On Fri, Nov 1, 2013 at 6:17 AM, Daniel Vetter daniel.vetter@ffwll.ch wrote:
On Fri, Nov 1, 2013 at 11:03 AM, Lucas Stach l.stach@pengutronix.de wrote:
GStreamer needs _some_ way of accessing the buffer contents with the CPU, this doesn't necessarily have to be the dumb mmap we have right now. DMA-BUF support in GSt is not really finished (I know we have a lot of patches internally to make it actually work with anything, which are trickling upstream right now), so this might be a good time to hammer out how it should be done, so we can adapt GSt before people start to rely on the dma-buf fallback mmap.

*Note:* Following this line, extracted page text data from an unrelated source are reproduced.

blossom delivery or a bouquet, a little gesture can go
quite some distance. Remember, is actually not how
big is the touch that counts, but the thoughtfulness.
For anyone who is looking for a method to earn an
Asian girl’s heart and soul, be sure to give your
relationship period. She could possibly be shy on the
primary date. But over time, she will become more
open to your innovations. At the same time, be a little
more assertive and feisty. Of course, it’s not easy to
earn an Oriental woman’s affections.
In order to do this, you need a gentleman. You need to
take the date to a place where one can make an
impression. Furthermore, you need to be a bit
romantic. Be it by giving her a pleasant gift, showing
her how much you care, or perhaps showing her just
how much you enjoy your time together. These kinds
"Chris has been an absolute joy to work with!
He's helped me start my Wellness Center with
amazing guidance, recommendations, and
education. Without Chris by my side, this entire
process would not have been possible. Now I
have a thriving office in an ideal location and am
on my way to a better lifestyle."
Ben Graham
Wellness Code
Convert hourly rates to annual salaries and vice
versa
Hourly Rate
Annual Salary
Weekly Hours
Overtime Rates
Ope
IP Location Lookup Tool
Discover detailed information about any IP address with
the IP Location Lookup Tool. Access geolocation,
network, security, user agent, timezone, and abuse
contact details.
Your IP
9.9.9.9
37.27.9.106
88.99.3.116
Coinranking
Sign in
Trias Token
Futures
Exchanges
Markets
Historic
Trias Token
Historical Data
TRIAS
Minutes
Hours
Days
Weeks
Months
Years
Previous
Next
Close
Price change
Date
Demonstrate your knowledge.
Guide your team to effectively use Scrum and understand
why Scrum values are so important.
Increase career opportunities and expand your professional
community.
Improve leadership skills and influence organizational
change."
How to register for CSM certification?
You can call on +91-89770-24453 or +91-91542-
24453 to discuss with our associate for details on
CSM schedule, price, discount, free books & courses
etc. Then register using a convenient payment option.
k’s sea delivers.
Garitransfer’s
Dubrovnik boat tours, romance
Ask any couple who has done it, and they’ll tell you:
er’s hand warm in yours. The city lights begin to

I would think the bracketed mmap idea that was thrown around by Rob some time ago when the mmap topic first surfaced is simple enough that we don't need additional userspace helpers and should be enough to make the coherency issue disappear.
Yeah, if we add a BEGIN_MMAP/END_MMAP ioctl or so to the dma-buf mmap stuff and simply demand that userspace calls that we'd have something half-sane at least. Since we currently don't really have any real users we could still do this abi change I think.
One open issue is whether the BEGIN_MMAP ioctl should also synchronize with any outstanding gpu access. Imo it should, since that's pretty much how all the current drm drivers work, but maybe we should reserve space for a few flags so that this can be extended later on - Android seems to be pretty insistent on using explicit syncpoints everywhere instead of implicit synchronization. Or maybe we should have the flag already, but reject implicit syncing until Maarten's dma_fence stuff is in and enabled, dunno. Adding him to cc.
I suppose I wouldn't mind if we made BEGIN/END_MMAP as sort of clones of the CPU_PREP/FINI ioctls I have in msm.. where the CPU_PREP takes a flag/bitmask to indicate READ/WRITE/NOSYNC
That doesn't really help with partial buffer access, like you'd get if you were using the buffer for vertex upload. Although not really sure if we'd be seeing dmabuf's for that sort of use-case. We could make a more elaborate kernel interface that maps better to all the different cases in pipe_transfer. Or we could just say that that is overkill. I don't really have strong opinion about that (so someone who does, send an RFC). But I do agree with the "barriers only, not locks".
BR, -R
The clear thing otoh is that these two ioctls should only serve as barriers, not as locks as has been proposed in some other RFCs floating around (iirc the one from exynos was borked in this fashion).